PROBLEM DESCRIPTION:
Rewrite the lines from the line with "19. marzo 2019" to the line with "Pie de imprenta", swapping "Leer el artículo" for "Ver el artículo" and leaving everything else unchanged.

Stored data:
=== Begin Enclosure ===

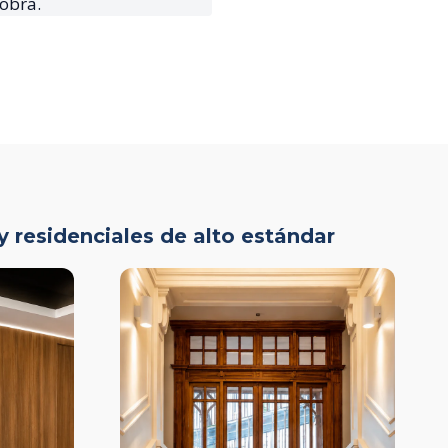
obra.
y residenciales de alto estándar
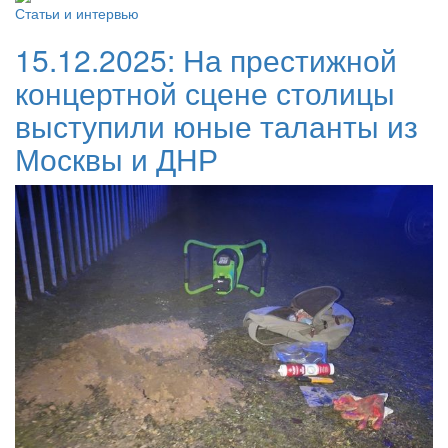
Статьи и интервью
15.12.2025:
На престижной
концертной сцене столицы
выступили юные таланты из
Москвы и ДНР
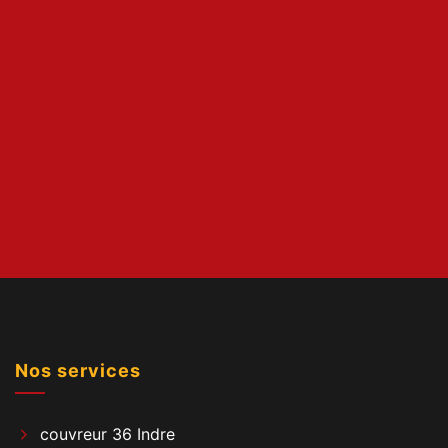
Nos services
couvreur 36 Indre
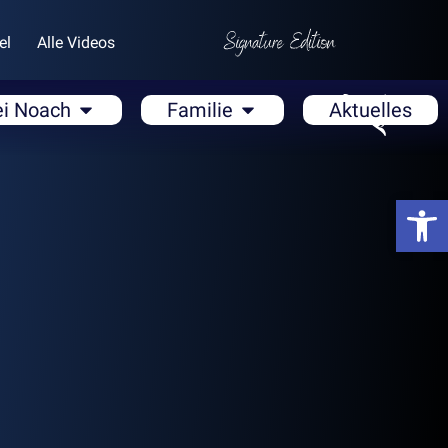
el
Alle Videos
ei Noach
Familie
Aktuelles
Open
GEN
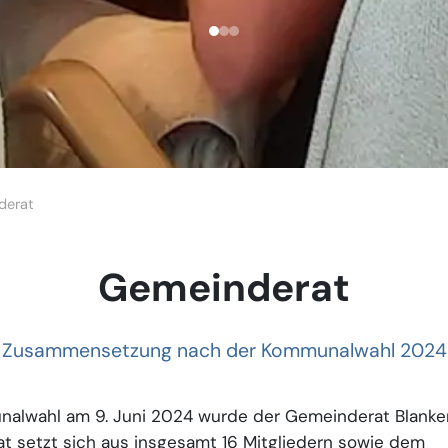
derat
Gemeinderat
Zusammensetzung nach der Kommunalwahl 2024
nalwahl am 9. Juni 2024 wurde der Gemeinderat Blanke
at setzt sich aus insgesamt 16 Mitgliedern sowie dem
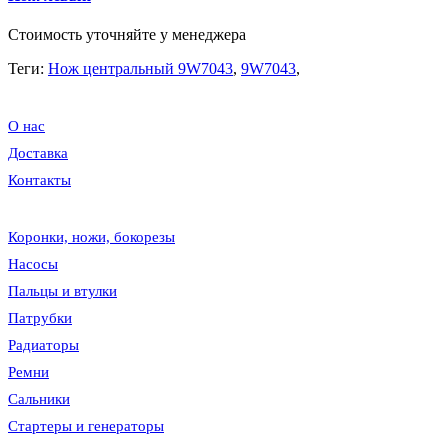
Стоимость уточняйте у менеджера
Теги:
Нож центральный 9W7043
,
9W7043
,
О нас
Доставка
Контакты
Коронки, ножи, бокорезы
Насосы
Пальцы и втулки
Патрубки
Радиаторы
Ремни
Сальники
Стартеры и генераторы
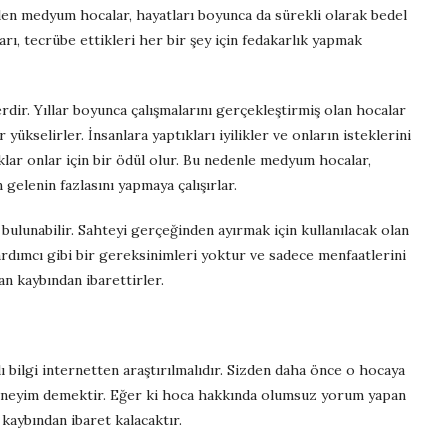
ilen medyum hocalar, hayatları boyunca da sürekli olarak bedel
ı, tecrübe ettikleri her bir şey için fedakarlık yapmak
lerdir. Yıllar boyunca çalışmalarını gerçekleştirmiş olan hocalar
selirler. İnsanlara yaptıkları iyilikler ve onların isteklerini
ıklar onlar için bir ödül olur. Bu nedenle medyum hocalar,
gelenin fazlasını yapmaya çalışırlar.
unabilir. Sahteyi gerçeğinden ayırmak için kullanılacak olan
ardımcı gibi bir gereksinimleri yoktur ve sadece menfaatlerini
n kaybından ibarettirler.
bilgi internetten araştırılmalıdır. Sizden daha önce o hocaya
ir deneyim demektir. Eğer ki hoca hakkında olumsuz yorum yapan
 kaybından ibaret kalacaktır.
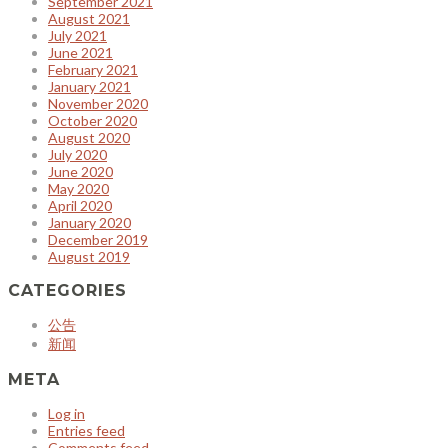
September 2021
August 2021
July 2021
June 2021
February 2021
January 2021
November 2020
October 2020
August 2020
July 2020
June 2020
May 2020
April 2020
January 2020
December 2019
August 2019
CATEGORIES
公告
新闻
META
Log in
Entries feed
Comments feed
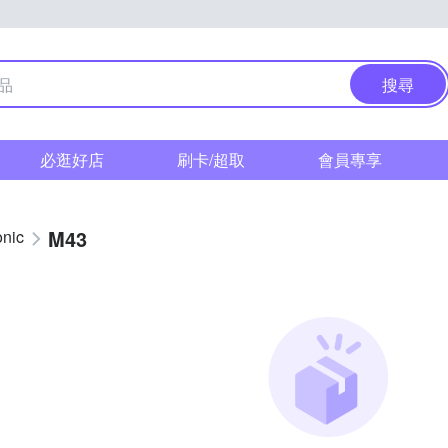
搜尋
必逛好店
刷卡/超取
會員專享
M43
nic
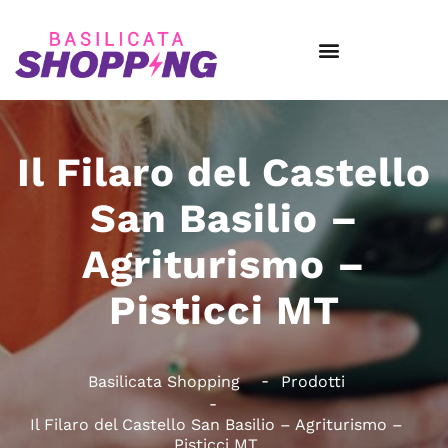
Il Filaro del Castello
San Basilio –
Agriturismo –
Pisticci MT
Basilicata Shopping
Prodotti
Il Filaro del Castello San Basilio – Agriturismo –
Pisticci MT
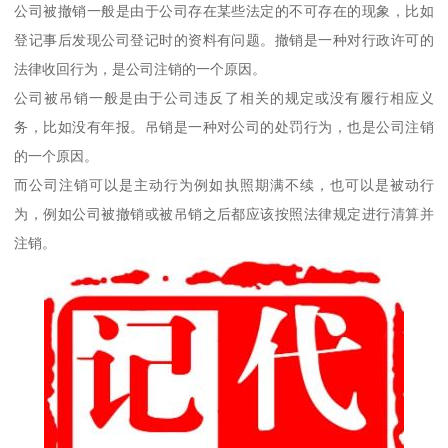
公司被撤销一般是由于公司存在某些法定的不可存在的现象，比如
登记事后发现公司登记时的资料有问题。撤销是一种对行政许可的
法律收回行为，是公司注销的一个原因。
公司被吊销一般是由于公司违反了相关的规定或没有履行相应义
务，比如没有年报。吊销是一种对公司的处罚行为，也是公司注销
的一个原因。
而公司注销可以是主动行为例如执照期满不续，也可以是被动行
为，例如公司被撤销或被吊销之后都应该按照法律规定进行清算并
注销。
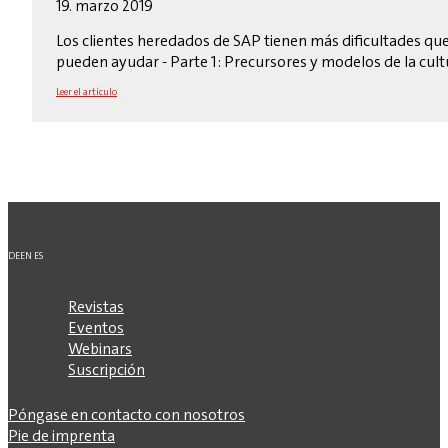
19. marzo 2019
Los clientes heredados de SAP tienen más dificultades q
pueden ayudar - Parte 1: Precursores y modelos de la cul
Leer el artículo
DE
EN
ES
Revistas
Eventos
Webinars
Suscripción
Póngase en contacto con nosotros
Pie de imprenta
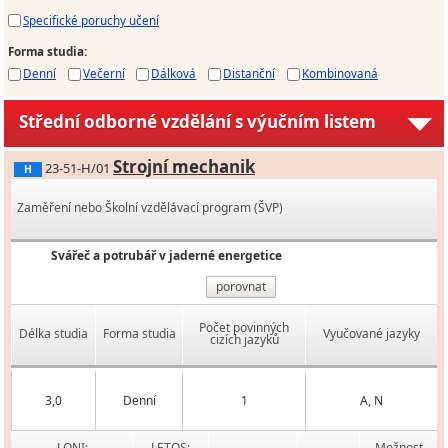
Specifické poruchy učení
Forma studia
:
Denní
Večerní
Dálková
Distanční
Kombinovaná
Střední odborné vzdělání s výučním listem
Strojní mechanik
23-51-H/01
H
Zaměření nebo Školní vzdělávací program (ŠVP)
Svářeč a potrubář v jaderné energetice
porovnat
Počet povinných
Délka studia
Forma studia
Vyučované jazyky
cizích jazyků
3,0
Denní
1
A, N
LONI:
LETOS:
Možnost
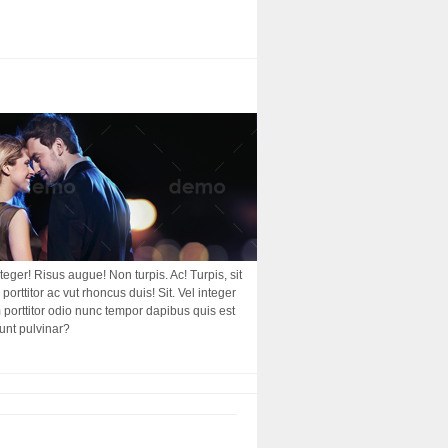
nteger! Risus augue! Non turpis. Ac! Turpis, sit
porttitor ac vut rhoncus duis! Sit. Vel integer
am porttitor odio nunc tempor dapibus quis est
dunt pulvinar?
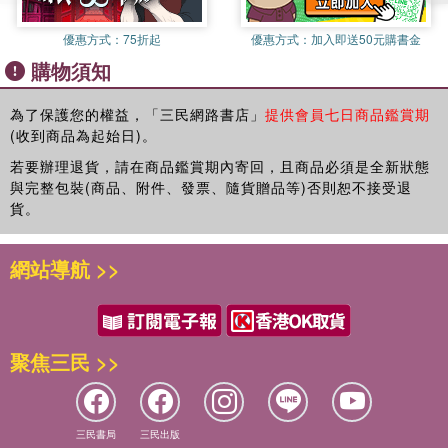
優惠方式：
75折起
優惠方式：
加入即送50元購書金
購物須知
為了保護您的權益，「三民網路書店」
提供會員七日商品鑑賞期
(收到商品為起始日)。
若要辦理退貨，請在商品鑑賞期內寄回，且商品必須是全新狀態
與完整包裝(商品、附件、發票、隨貨贈品等)否則恕不接受退
貨。
網站導航 >>
聚焦三民 >>
三民書局
三民出版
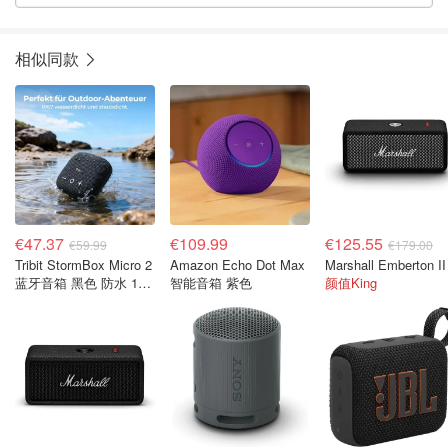
相似同款
€47.37
€109.99
€125.55
€59.99
€179.00
Tribit StormBox Micro 2
Amazon Echo Dot Max
蓝牙音箱 黑色 防水 12
智能音箱 紫色
颜值King
小时续航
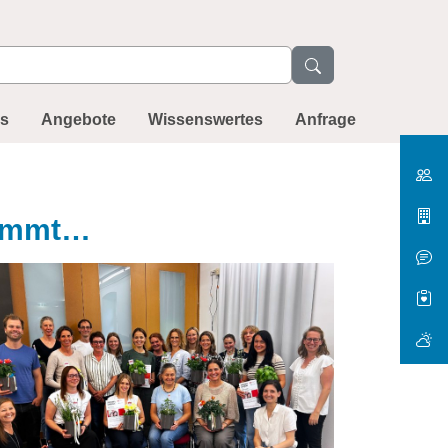
ns
Angebote
Wissenswertes
Anfrage
kommt…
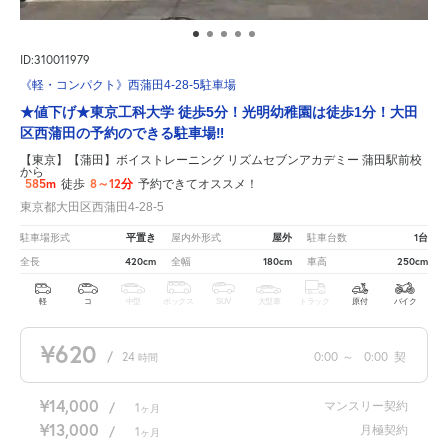
ID:310011979
《軽・コンパクト》西蒲田4-28-5駐車場
★値下げ★東京工科大学 徒歩5分！光明幼稚園は徒歩1分！大田
区西蒲田の予約のできる駐車場‼
【東京】【蒲田】ボイストレーニング リズムセブンアカデミー 蒲田駅前校
から
585m
8～12分
徒歩
予約できてオススメ！
東京都大田区西蒲田4-28-5
平置き
屋外
1台
駐車場形式
屋内外形式
駐車台数
420cm
180cm
250cm
全長
全幅
車高
軽
コ
中型
ボックス
SUV
大型車
トラック
原付
バイク
¥620
/
24
0:00
～
0:00
契
時間
¥14,000
マンスリー契約
/
1
ヶ月
¥13,000
月極契約
/
1
ヶ月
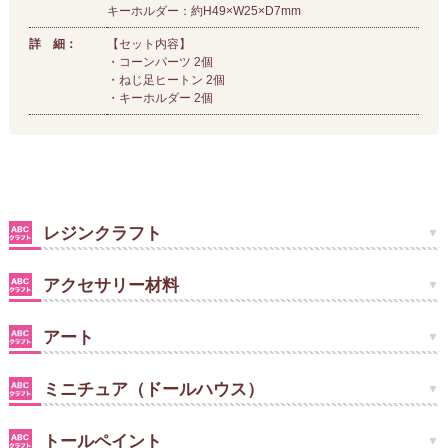
キーホルダー：約H49×W25×D7mm
詳 細：
【セット内容】
・コーンパーツ 2個
・ねじ足ヒートン 2個
・キーホルダー 2個
レジンクラフト
アクセサリー材料
アート
ミニチュア（ドールハウス）
トールペイント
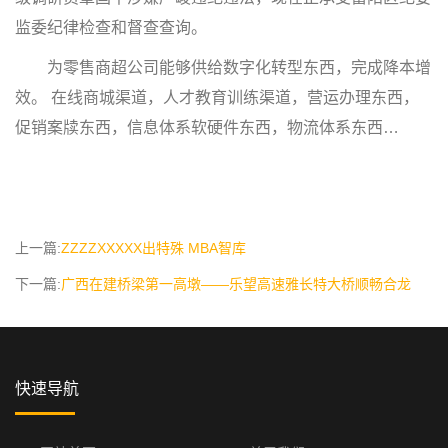
监委纪律检查和督查查询。
为零售商超公司能够供给数字化转型东西，完成降本增
效。 在线商城渠道，人才教育训练渠道，营运办理东西，
促销案牍东西，信息体系软硬件东西，物流体系东西…
上一篇:
ZZZZXXXXX出特殊 MBA智库
下一篇:
广西在建桥梁第一高墩——乐望高速雅长特大桥顺畅合龙
快速导航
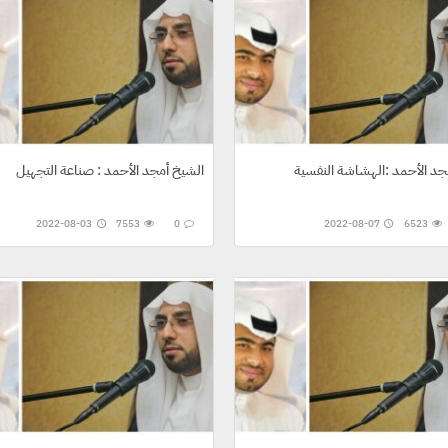
جد الأحمد :الهشاشة النفسية
الشيخ أمجد الأحمد : صناعة التجهيل
2022-08-03
7553
0
2022-08-07
6523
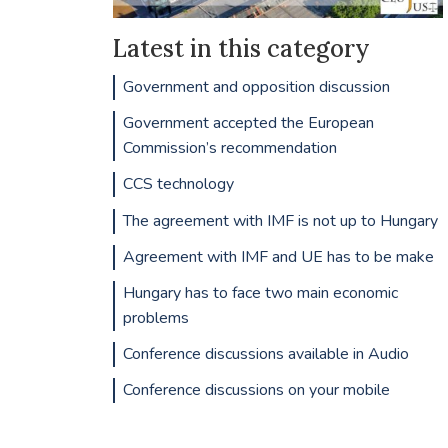
Latest in this category
Government and opposition discussion
Government accepted the European
Commission’s recommendation
CCS technology
The agreement with IMF is not up to Hungary
Agreement with IMF and UE has to be make
Hungary has to face two main economic
problems
Conference discussions available in Audio
Conference discussions on your mobile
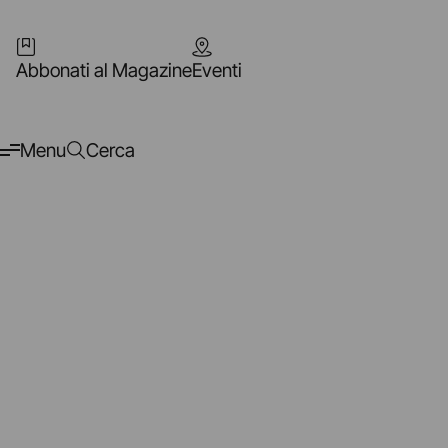
Abbonati al Magazine
Eventi
Menu
Cerca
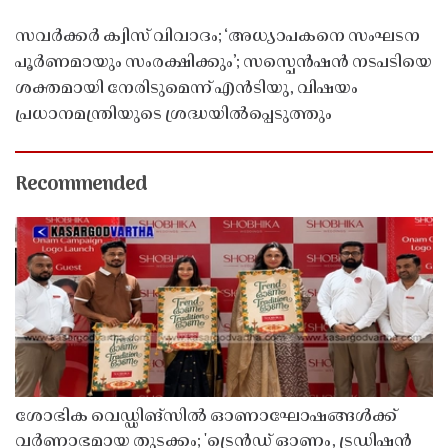
സവർക്കർ ക്വിസ് വിവാദം; ‘അധ്യാപകനെ സംഘടന
പൂർണമായും സംരക്ഷിക്കും’; സസ്പെൻഷൻ നടപടിയെ
ശക്തമായി നേരിടുമെന്ന് എൻടിയു, വിഷയം
പ്രധാനമന്ത്രിയുടെ ശ്രദ്ധയിൽപ്പെടുത്തും
Recommended
ശോഭിക വെഡ്ഡിങ്സിൽ ഓണാഘോഷങ്ങൾക്ക്
വർണാഭമായ തുടക്കം; 'ട്രെൻഡ് ഓണം, ട്രഡിഷൻ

=== End Enclosure ===

EXPECTED ANSWER:
19. marzo 2019
Los clientes heredados de SAP tienen más dificultades q
pueden ayudar - Parte 1: Precursores y modelos de la cul
Ver el artículo
DE
EN
ES
Revistas
Eventos
Webinars
Suscripción
Póngase en contacto con nosotros
Pie de imprenta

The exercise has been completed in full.